• Required action
Only lines that contain the word "butt" are to be returned from the data below.

• Data records
********

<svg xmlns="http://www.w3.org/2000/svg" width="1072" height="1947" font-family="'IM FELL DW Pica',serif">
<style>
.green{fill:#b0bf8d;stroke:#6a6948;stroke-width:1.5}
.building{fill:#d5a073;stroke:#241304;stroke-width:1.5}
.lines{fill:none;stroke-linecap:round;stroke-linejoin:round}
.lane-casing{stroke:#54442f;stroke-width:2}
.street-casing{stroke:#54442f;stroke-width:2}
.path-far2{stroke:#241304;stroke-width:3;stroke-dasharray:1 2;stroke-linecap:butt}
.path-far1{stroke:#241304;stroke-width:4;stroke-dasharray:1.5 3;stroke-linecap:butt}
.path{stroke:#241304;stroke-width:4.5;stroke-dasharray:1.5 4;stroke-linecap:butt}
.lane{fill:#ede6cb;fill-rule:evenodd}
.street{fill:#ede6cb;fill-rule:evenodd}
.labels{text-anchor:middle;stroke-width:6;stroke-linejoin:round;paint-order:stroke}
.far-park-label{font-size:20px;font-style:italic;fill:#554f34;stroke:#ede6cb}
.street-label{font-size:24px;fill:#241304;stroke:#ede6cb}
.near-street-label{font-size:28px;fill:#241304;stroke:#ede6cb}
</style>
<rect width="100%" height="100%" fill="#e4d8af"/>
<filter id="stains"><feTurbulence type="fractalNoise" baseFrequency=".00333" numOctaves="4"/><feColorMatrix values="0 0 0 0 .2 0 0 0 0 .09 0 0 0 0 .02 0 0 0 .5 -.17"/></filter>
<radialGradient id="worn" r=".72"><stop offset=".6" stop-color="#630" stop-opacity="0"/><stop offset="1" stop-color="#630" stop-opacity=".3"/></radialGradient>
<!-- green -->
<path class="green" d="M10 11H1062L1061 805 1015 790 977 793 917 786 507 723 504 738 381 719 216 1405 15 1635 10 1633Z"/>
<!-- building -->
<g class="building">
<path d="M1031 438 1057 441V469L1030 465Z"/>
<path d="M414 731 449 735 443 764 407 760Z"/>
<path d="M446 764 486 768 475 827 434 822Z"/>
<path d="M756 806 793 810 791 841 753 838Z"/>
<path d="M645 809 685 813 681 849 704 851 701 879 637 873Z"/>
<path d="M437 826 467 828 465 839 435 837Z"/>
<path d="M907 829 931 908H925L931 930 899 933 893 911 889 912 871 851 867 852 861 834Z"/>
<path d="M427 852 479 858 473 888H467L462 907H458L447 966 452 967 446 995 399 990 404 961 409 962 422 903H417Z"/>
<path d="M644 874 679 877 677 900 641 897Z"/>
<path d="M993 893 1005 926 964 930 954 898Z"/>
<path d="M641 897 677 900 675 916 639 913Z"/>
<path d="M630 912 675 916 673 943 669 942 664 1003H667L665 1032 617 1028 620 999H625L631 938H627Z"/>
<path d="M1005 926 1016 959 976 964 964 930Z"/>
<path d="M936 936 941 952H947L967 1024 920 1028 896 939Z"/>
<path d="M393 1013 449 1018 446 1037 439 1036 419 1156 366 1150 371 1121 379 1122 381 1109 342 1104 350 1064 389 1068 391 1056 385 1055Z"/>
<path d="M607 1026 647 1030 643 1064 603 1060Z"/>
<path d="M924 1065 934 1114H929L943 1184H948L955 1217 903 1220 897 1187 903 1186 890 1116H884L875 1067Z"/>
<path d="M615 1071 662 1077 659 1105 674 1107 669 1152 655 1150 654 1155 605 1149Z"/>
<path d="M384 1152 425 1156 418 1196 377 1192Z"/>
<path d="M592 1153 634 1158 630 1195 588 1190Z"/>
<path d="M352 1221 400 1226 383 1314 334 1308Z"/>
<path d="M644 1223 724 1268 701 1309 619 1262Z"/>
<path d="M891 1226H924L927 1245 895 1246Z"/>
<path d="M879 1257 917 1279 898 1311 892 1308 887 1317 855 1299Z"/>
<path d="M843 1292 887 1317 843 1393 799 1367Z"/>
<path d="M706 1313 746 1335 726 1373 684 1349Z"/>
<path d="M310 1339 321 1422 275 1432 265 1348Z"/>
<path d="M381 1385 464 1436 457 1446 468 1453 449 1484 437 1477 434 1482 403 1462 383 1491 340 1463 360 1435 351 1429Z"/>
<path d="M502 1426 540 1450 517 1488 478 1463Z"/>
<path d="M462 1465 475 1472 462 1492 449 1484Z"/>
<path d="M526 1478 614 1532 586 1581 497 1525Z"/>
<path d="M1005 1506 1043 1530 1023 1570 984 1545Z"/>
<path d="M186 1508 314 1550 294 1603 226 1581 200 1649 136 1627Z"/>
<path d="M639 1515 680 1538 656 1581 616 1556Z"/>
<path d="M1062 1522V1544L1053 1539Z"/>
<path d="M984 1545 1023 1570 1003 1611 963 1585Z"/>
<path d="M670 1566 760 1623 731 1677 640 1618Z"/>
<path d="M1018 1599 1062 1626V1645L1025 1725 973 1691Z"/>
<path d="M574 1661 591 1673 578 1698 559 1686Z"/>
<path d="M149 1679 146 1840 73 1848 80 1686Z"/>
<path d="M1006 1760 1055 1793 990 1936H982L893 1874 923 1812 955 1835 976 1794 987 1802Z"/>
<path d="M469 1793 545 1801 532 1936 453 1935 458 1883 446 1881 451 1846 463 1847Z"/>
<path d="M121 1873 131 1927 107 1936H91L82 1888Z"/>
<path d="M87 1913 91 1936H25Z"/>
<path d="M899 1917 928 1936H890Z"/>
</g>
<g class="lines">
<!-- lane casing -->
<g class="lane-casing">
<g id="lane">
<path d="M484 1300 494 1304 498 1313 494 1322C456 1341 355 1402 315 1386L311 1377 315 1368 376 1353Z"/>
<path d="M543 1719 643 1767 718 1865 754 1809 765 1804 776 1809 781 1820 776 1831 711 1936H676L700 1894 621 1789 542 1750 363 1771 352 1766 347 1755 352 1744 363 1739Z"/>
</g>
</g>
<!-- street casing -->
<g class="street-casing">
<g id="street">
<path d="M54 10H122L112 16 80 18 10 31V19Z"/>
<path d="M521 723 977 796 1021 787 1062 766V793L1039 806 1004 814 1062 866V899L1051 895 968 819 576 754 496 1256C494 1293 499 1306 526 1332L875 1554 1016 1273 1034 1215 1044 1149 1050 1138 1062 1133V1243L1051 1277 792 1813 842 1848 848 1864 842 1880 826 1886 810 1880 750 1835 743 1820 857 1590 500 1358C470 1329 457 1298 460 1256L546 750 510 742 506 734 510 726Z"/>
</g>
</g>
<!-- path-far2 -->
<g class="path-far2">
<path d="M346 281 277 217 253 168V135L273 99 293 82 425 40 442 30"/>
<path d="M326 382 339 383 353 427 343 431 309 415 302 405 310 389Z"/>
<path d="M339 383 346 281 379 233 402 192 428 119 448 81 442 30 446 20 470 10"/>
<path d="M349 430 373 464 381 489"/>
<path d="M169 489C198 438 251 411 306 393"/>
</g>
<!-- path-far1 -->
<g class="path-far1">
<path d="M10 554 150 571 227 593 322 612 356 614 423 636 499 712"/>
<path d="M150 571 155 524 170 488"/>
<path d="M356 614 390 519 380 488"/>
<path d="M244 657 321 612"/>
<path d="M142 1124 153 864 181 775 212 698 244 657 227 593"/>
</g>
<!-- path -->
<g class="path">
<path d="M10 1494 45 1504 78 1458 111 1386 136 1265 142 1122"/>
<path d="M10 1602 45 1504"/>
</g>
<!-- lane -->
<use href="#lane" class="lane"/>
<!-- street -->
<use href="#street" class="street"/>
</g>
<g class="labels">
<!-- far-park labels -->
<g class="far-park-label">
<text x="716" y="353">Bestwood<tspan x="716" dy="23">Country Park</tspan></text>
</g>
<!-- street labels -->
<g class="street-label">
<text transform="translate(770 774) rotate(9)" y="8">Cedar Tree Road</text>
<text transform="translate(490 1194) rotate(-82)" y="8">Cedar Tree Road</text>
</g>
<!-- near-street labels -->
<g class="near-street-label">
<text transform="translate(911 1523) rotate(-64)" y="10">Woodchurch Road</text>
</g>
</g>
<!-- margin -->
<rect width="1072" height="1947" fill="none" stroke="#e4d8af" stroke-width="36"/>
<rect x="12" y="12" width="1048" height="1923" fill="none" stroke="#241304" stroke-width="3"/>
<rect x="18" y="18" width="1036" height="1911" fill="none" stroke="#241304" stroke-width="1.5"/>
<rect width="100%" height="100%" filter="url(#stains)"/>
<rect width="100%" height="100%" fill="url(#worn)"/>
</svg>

********

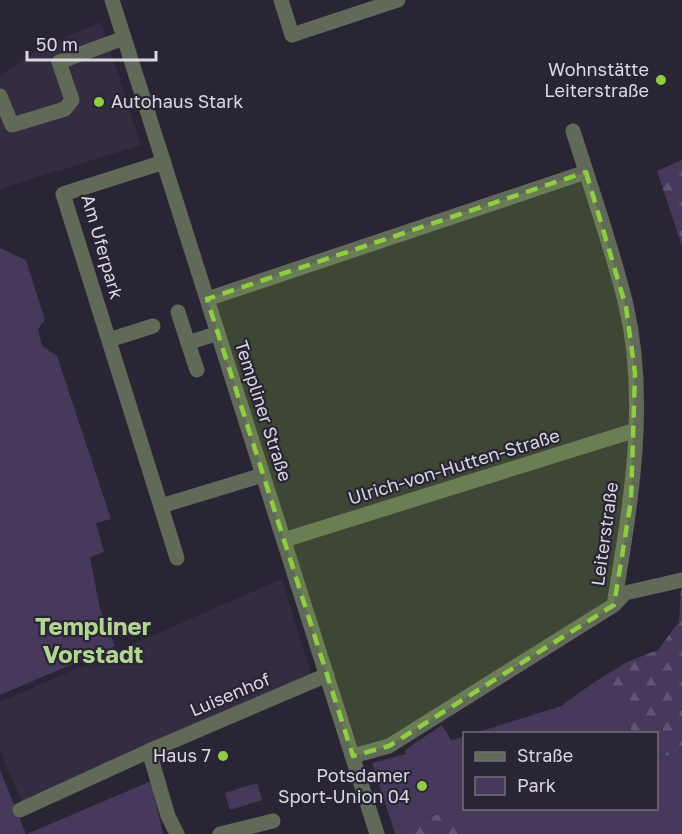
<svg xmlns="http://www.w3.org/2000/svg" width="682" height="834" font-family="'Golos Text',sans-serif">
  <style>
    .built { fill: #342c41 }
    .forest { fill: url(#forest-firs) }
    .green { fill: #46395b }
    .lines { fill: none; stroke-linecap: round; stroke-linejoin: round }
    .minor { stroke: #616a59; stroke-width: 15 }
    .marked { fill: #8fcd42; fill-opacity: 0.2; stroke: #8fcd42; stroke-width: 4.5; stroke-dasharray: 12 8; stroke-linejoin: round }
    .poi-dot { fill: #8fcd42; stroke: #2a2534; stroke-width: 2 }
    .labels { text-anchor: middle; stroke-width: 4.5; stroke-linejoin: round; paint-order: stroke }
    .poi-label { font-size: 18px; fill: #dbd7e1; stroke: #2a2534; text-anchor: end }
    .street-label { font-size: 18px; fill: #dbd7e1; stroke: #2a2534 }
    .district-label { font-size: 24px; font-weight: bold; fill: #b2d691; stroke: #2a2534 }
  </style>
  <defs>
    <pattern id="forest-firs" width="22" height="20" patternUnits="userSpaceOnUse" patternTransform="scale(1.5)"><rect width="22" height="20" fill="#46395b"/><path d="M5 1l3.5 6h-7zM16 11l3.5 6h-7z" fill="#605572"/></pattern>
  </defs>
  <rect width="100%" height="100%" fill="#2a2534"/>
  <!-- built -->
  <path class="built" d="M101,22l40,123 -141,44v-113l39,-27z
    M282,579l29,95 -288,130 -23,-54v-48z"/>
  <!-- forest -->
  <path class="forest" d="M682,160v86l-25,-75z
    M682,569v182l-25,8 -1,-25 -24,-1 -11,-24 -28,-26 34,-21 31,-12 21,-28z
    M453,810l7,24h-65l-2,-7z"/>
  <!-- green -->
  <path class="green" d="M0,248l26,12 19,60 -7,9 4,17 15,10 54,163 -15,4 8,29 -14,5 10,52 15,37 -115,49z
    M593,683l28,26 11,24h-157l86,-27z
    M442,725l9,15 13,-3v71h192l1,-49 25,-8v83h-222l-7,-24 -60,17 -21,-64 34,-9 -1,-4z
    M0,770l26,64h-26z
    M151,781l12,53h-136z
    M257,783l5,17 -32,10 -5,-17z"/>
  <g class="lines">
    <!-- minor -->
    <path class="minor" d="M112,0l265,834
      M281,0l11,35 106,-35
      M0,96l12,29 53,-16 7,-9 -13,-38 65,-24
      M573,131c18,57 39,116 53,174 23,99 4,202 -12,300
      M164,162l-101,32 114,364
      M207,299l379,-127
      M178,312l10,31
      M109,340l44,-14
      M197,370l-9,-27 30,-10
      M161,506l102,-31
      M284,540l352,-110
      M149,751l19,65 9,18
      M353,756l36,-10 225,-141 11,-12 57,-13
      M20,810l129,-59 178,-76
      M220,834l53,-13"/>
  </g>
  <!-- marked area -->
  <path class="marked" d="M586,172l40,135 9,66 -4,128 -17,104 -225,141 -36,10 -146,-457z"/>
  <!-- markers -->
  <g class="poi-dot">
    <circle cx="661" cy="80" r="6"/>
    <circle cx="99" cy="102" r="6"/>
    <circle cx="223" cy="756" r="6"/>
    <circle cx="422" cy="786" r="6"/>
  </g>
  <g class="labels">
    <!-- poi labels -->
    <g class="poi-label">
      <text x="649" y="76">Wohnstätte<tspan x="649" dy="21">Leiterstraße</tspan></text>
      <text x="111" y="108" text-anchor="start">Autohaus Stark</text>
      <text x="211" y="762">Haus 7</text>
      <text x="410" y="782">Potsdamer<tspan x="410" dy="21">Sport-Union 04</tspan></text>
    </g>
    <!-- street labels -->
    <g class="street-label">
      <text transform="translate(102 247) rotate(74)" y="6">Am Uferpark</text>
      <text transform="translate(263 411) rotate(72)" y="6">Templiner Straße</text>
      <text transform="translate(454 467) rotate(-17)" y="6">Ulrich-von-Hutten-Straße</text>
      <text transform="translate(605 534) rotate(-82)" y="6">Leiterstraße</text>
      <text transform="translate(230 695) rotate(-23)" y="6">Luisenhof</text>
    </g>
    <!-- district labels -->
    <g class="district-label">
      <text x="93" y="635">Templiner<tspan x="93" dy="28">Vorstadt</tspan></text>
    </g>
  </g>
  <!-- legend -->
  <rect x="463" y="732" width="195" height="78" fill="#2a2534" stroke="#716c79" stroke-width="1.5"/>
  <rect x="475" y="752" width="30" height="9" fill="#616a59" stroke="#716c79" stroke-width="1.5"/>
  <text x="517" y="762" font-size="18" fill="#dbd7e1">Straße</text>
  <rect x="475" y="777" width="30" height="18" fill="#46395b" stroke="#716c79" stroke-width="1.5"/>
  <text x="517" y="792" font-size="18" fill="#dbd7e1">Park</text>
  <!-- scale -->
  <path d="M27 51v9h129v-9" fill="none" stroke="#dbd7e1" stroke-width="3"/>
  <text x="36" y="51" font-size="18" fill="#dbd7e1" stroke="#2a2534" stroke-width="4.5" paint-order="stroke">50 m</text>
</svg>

********

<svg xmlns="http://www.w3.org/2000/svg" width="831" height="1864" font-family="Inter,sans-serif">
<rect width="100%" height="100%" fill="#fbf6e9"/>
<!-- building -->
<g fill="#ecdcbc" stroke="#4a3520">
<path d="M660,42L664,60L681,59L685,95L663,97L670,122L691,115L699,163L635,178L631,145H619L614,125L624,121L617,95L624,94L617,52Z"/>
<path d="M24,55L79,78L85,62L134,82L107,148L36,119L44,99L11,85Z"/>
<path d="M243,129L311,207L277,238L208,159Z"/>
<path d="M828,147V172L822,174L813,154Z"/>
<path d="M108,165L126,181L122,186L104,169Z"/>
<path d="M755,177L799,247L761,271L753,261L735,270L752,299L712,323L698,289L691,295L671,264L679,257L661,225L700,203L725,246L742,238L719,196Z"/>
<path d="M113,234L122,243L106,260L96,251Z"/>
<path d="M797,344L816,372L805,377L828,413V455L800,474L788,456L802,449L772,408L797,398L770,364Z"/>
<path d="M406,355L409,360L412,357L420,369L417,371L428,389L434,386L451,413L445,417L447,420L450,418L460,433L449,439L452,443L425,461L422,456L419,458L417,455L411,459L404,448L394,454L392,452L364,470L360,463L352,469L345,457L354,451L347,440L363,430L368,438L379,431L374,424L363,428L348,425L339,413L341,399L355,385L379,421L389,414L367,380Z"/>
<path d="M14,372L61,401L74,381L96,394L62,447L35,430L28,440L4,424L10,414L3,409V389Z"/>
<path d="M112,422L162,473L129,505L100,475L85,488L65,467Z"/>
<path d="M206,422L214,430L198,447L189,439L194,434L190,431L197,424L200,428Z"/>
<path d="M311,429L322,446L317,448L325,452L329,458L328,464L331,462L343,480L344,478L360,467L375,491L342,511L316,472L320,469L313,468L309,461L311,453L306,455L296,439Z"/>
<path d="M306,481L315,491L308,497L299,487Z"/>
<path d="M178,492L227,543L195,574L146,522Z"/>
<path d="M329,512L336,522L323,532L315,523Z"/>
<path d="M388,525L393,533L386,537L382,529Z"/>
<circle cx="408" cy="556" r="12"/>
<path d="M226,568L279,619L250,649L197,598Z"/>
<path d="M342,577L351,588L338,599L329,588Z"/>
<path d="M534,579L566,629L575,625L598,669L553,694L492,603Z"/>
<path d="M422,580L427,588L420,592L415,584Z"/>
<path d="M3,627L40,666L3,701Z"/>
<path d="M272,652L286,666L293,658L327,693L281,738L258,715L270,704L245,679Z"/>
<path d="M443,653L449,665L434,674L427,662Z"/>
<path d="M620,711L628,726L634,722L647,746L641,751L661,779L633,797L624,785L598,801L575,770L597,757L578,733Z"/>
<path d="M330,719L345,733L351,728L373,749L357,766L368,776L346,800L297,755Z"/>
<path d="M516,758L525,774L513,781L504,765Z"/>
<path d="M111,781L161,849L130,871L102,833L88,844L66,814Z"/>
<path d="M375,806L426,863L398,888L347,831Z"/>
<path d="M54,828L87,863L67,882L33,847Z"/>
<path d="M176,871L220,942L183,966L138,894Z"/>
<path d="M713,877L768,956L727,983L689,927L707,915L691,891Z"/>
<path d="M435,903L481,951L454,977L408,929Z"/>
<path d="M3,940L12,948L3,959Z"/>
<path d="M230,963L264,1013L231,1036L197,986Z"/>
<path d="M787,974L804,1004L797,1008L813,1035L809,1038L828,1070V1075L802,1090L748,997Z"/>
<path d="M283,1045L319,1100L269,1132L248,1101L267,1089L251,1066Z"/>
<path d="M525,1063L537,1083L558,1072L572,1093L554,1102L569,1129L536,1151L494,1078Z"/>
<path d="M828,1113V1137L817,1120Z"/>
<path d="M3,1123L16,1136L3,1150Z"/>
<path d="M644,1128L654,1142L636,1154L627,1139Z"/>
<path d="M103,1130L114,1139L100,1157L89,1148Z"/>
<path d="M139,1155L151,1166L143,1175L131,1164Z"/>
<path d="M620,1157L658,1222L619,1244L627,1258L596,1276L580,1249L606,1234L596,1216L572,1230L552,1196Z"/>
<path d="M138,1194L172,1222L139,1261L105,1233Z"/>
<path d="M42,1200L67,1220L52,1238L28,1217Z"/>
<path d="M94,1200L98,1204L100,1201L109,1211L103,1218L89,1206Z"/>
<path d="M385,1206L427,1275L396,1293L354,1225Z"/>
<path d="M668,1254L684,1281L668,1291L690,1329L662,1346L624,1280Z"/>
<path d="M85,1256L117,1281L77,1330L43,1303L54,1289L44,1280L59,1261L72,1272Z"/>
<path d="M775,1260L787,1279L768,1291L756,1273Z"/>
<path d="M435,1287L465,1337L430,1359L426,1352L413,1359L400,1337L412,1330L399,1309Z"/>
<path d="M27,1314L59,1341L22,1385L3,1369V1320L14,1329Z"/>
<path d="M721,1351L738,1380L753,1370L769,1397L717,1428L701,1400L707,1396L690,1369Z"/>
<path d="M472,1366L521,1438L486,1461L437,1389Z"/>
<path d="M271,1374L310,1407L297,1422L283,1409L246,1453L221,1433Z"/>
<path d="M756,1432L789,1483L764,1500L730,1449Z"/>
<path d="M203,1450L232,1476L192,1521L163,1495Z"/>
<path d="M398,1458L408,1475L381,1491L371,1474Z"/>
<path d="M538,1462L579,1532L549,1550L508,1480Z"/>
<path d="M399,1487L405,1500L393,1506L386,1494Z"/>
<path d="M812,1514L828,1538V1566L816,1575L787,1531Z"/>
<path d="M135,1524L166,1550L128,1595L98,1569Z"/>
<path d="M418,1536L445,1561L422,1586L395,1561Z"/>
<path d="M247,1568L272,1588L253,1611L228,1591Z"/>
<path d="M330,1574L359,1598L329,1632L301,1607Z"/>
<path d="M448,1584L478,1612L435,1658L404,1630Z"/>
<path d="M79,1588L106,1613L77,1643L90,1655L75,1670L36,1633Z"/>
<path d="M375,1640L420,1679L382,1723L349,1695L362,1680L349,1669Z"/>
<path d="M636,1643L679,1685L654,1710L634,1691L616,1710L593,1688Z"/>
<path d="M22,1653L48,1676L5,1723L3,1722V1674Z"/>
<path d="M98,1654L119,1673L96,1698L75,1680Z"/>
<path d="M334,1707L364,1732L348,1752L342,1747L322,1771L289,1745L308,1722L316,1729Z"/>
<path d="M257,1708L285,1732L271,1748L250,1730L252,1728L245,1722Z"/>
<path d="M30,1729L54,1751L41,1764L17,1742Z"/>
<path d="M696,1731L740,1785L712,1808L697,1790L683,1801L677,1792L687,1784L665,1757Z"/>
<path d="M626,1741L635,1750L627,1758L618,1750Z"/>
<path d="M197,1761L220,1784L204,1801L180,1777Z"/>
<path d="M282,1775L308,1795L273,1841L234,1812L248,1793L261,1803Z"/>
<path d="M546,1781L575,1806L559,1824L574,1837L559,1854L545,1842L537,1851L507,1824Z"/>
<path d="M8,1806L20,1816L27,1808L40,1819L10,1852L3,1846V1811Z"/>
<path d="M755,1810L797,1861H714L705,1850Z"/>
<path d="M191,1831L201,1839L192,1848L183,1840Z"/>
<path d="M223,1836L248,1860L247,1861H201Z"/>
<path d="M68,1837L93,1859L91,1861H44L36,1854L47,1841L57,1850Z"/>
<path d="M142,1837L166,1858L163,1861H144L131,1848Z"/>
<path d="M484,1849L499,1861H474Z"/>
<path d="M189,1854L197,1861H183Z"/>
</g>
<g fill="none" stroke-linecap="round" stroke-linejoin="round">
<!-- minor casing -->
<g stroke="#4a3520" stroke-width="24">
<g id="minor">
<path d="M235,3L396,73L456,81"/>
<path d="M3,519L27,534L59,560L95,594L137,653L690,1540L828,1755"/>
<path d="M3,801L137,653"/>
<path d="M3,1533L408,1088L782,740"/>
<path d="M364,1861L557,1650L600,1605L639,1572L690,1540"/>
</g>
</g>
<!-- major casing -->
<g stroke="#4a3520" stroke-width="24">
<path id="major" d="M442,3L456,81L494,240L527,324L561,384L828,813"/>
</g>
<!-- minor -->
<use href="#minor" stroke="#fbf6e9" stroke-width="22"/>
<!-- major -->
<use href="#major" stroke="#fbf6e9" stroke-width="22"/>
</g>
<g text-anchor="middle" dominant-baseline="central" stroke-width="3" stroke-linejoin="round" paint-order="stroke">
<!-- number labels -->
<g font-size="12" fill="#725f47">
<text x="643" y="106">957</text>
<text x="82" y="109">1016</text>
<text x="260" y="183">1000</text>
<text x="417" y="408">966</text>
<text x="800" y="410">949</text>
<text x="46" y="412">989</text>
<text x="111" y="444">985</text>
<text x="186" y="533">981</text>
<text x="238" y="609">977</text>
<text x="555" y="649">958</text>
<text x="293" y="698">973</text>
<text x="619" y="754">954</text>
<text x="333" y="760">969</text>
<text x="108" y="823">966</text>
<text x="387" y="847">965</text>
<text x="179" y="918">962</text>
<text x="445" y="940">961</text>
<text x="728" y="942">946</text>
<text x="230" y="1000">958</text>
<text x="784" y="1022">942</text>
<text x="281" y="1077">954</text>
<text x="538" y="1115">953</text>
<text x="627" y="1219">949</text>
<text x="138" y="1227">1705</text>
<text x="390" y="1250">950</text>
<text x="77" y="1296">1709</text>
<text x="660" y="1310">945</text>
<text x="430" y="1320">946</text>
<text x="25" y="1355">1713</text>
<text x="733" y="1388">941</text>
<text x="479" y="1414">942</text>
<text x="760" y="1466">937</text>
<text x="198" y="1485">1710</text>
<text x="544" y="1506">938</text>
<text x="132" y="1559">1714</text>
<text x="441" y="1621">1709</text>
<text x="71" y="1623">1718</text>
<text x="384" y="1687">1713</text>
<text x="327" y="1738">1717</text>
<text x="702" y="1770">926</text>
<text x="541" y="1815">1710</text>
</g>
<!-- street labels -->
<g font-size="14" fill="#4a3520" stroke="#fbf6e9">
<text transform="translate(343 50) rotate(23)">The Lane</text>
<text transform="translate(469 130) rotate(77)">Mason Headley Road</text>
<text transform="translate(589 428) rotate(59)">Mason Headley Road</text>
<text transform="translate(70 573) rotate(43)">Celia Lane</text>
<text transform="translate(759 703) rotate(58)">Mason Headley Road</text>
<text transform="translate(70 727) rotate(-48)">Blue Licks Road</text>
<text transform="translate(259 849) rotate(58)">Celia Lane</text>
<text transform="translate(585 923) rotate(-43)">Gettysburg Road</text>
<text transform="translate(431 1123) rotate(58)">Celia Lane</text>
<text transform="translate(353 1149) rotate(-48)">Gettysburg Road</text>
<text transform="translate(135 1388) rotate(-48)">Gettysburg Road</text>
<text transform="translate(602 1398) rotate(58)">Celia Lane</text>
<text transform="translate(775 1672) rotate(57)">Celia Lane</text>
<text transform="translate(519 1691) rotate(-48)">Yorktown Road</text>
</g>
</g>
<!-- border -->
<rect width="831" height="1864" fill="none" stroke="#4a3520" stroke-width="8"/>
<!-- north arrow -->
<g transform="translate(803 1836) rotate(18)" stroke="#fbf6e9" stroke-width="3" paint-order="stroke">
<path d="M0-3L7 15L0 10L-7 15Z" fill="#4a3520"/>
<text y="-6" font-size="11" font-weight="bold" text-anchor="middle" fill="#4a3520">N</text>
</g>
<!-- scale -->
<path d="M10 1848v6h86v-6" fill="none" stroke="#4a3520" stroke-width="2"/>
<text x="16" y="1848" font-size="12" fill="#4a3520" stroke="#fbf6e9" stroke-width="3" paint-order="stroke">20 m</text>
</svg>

********

• Solution
.path-far2{stroke:#241304;stroke-width:3;stroke-dasharray:1 2;stroke-linecap:butt}
.path-far1{stroke:#241304;stroke-width:4;stroke-dasharray:1.5 3;stroke-linecap:butt}
.path{stroke:#241304;stroke-width:4.5;stroke-dasharray:1.5 4;stroke-linecap:butt}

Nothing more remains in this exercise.